If you’re lucky enough to have any leftovers, the roasted garlic shrimp and zucchini would be great tossed into a salad or served with a side of whole grains like quinoa or buckwheat.
Perfect for weekday meals!
Prep Time – 15 mins
Cook Time – 18 mins
Total Time – 33 mins
Servings – 4 servings
Calories – 230 kcal
Author – Beachbody
Ingredients
• Parchment paper
• 1 Tbsp. + 1 tsp. olive oil
• 4 cloves garlic finely chopped
• ½ tsp. dried oregano
• ½ tsp. dried basil
• ¼ tsp. sea salt (or Himalayan salt)
• ¼ tsp. ground black pepper
• 4 medium zucchini cut into 1/2-inch slices
• 1 lb. medium shrimp peeled, deveined
• ½ cup grated Parmesan cheese
• 1 Tbsp. fresh lemon juice
• 2 Tbsp. finely chopped fresh parsley
Instructions
1. Preheat oven to 400º F.
2. Line large sheet pan with parchment paper.
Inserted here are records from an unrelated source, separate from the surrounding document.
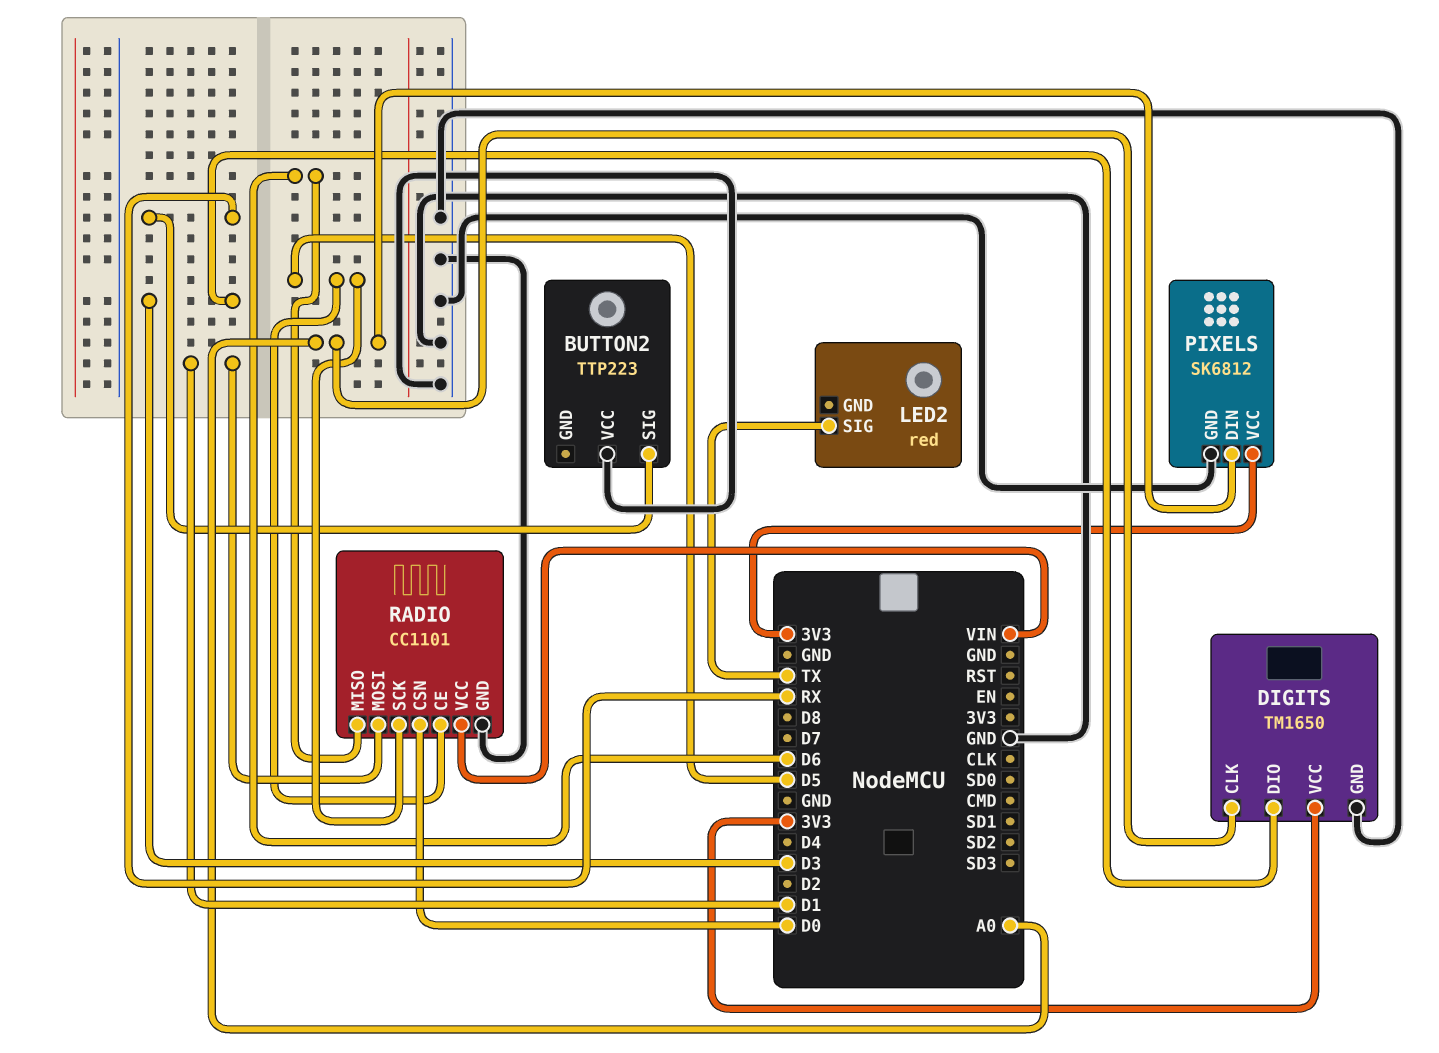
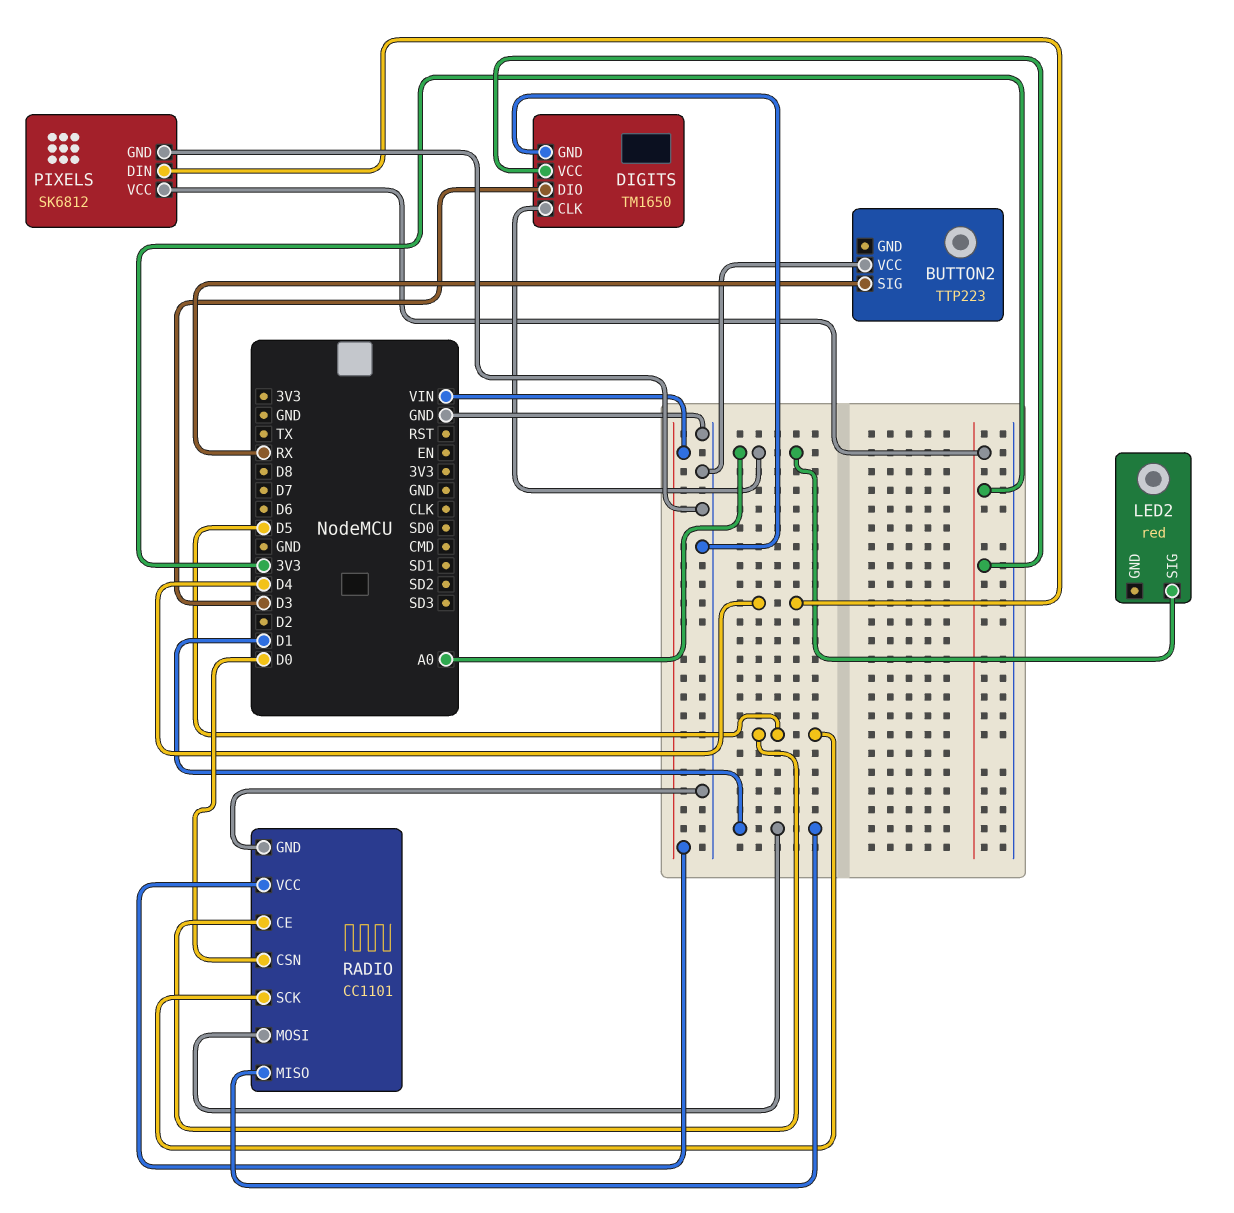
LED2 pin SIG: TX -> A0
PIXELS pin DIN: A0 -> D4
RADIO pin MISO: D6 -> D1

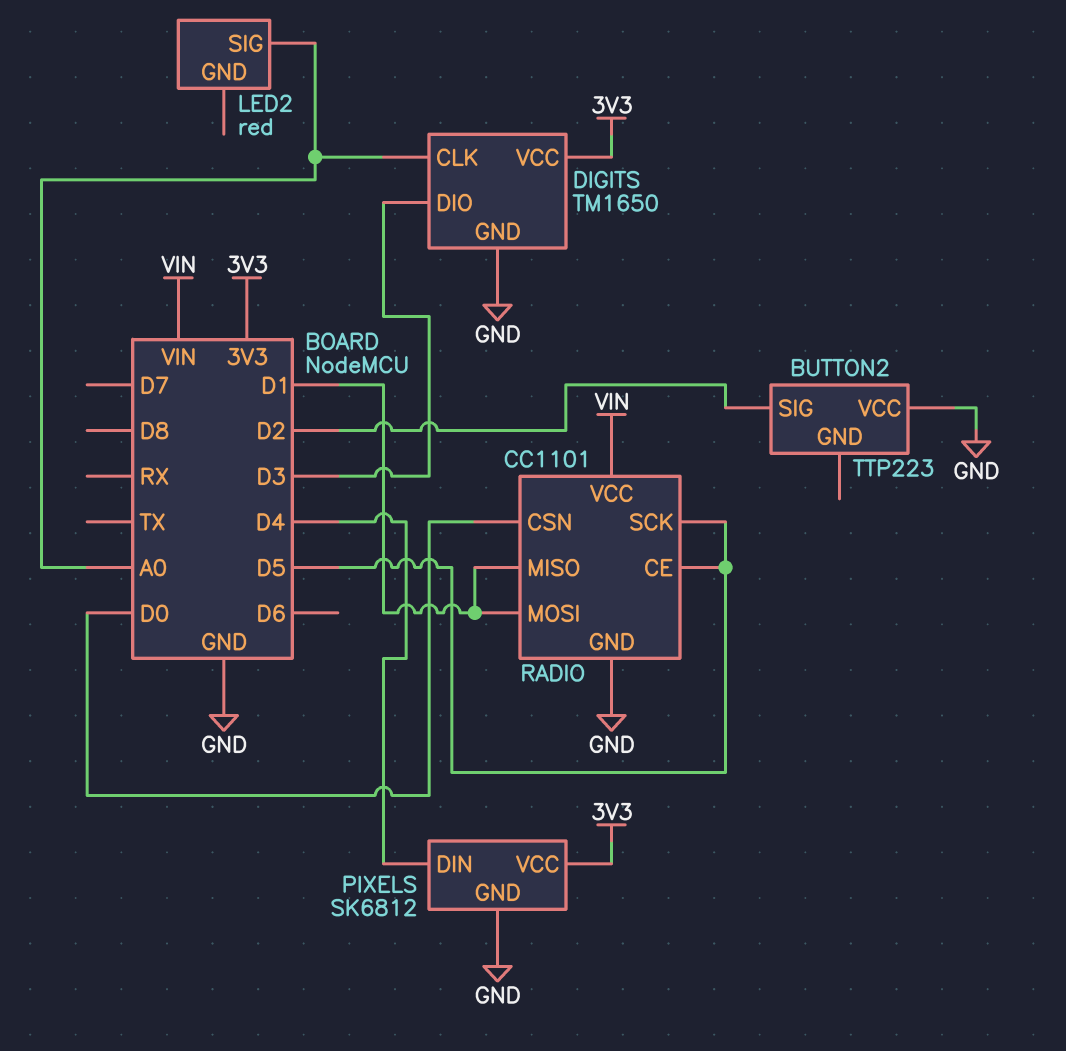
BUTTON2 pin SIG: RX -> D2

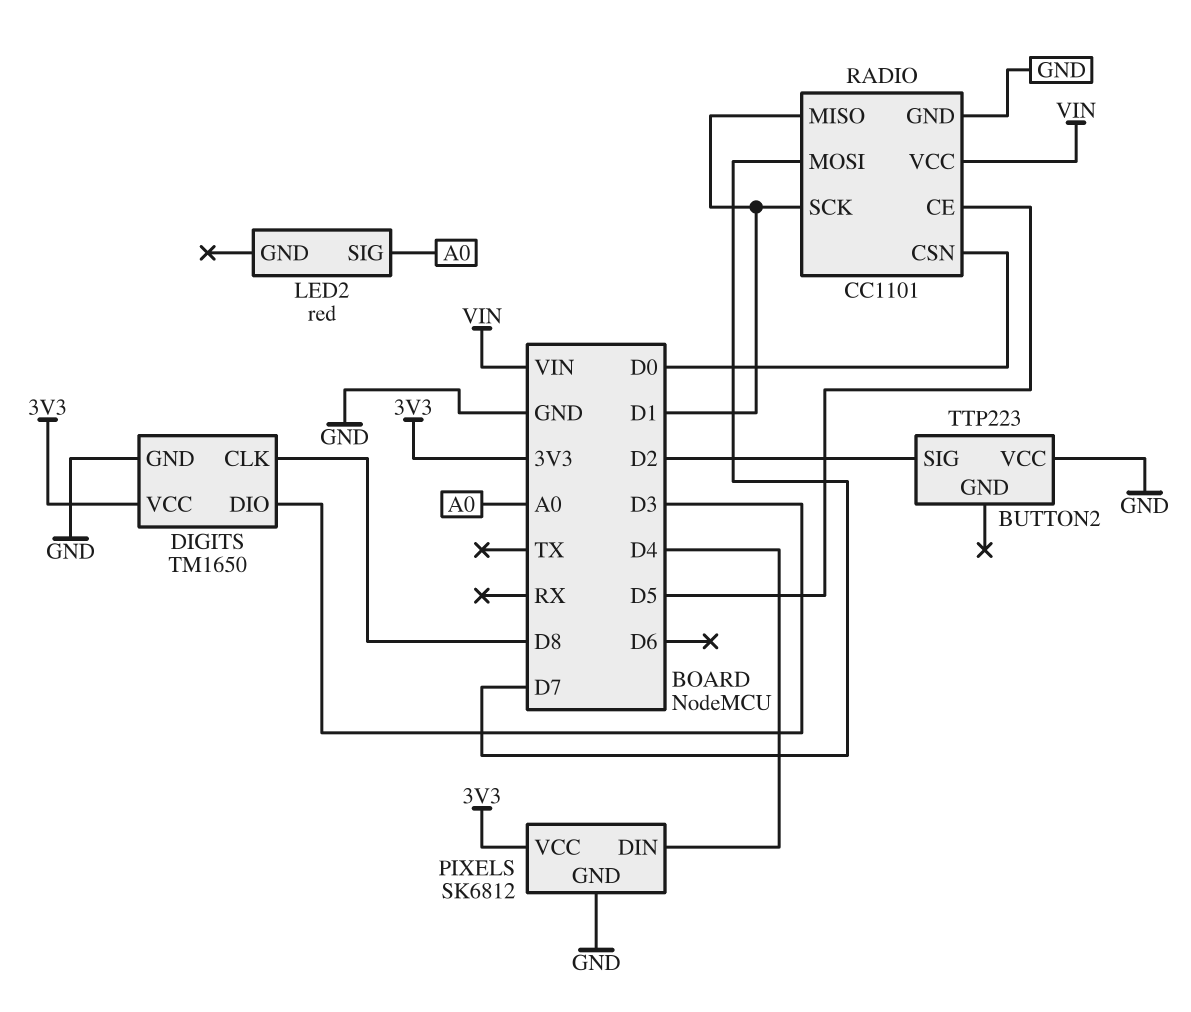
DIGITS pin CLK: A0 -> D8
RADIO pin MOSI: D1 -> D7
RADIO pin SCK: D5 -> D1

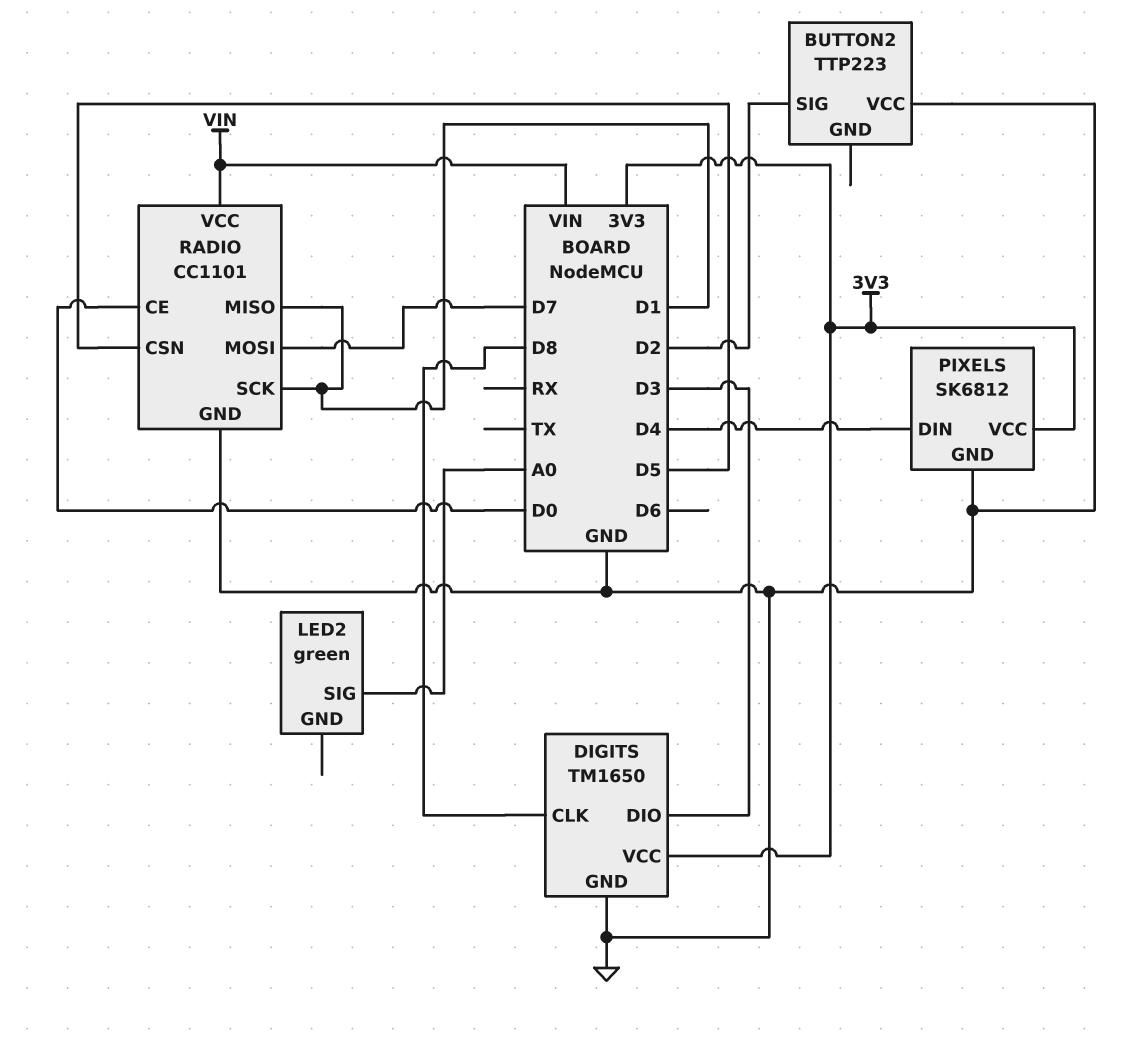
LED2: red -> green
RADIO pin CE: D5 -> D0
RADIO pin CSN: D0 -> D5

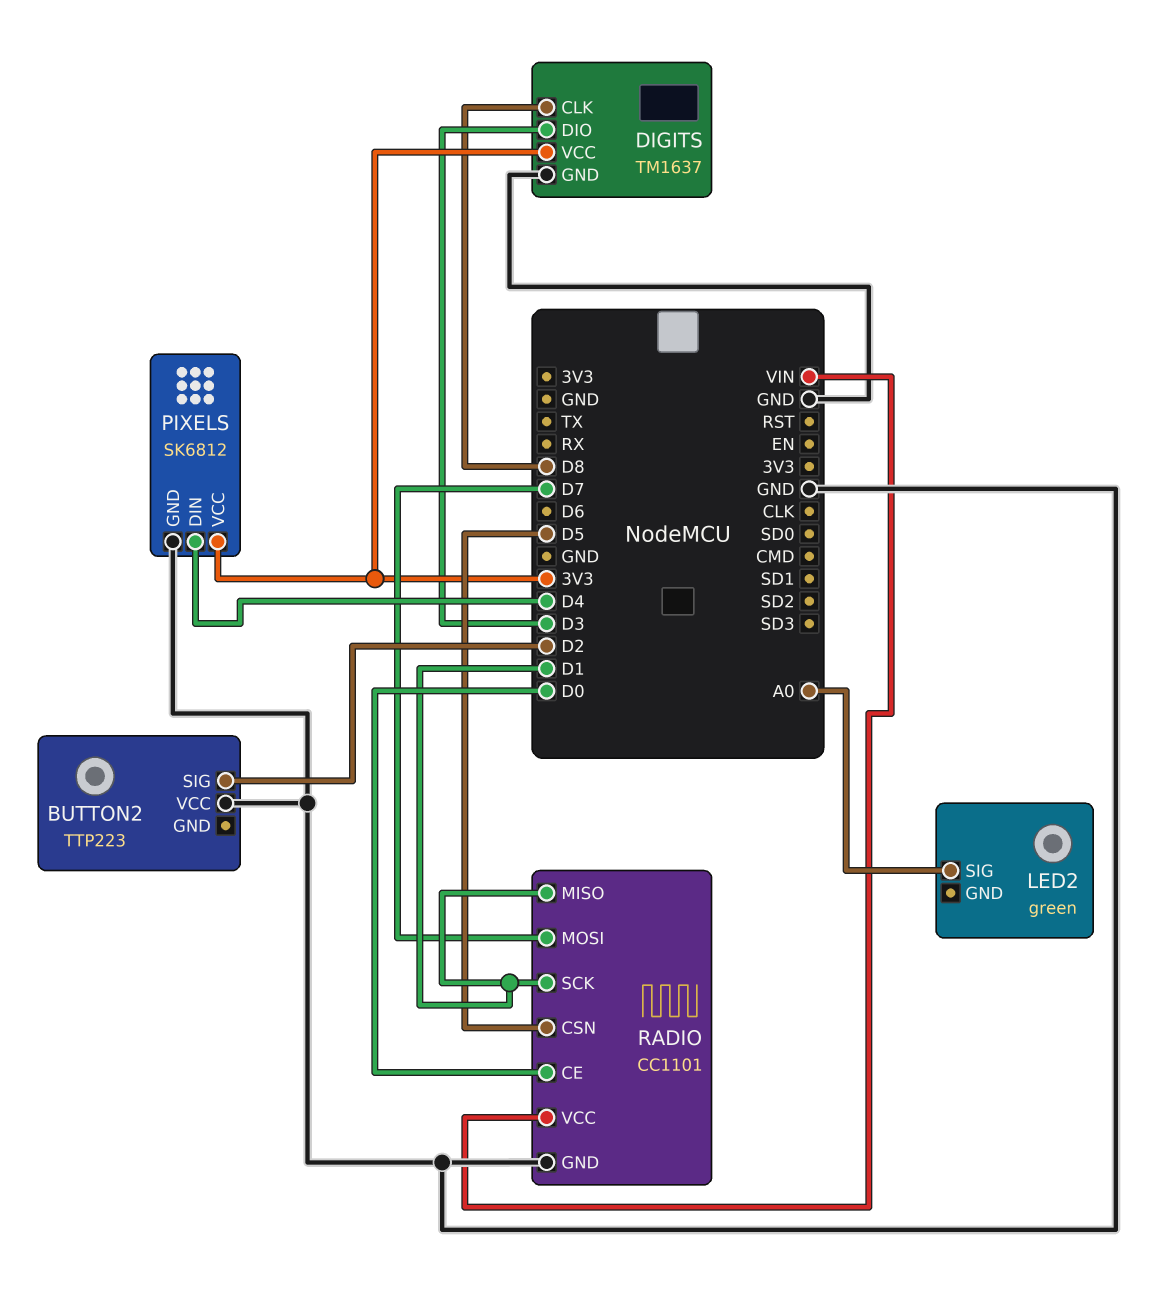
DIGITS: TM1650 -> TM1637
Set aside.
3. Combine oil, garlic, oregano, basil, salt, and pepper in a small bowl; whisk to blend. Set aside.
4. Place zucchini on pan. Drizzle with half of oil mixture; mix well to coat. Bake for 10 minutes.
5. Add shrimp to pan; mix well.
6. Drizzle with remaining half of oil mixture; mix well. Sprinkle with cheese. Bake for 6 to 8 minutes, or until shrimp is firm and opaque, and zucchini is tender-crisp.
7. Drizzle with lemon juice and sprinkle with parsley; serve immediately.
Container Equivalents
1 Green
1 Red
½ Blue
1 tsp.
2B Mindset Plate It!
Add a side salad or veggies for dinner. Add an FFC for lunch.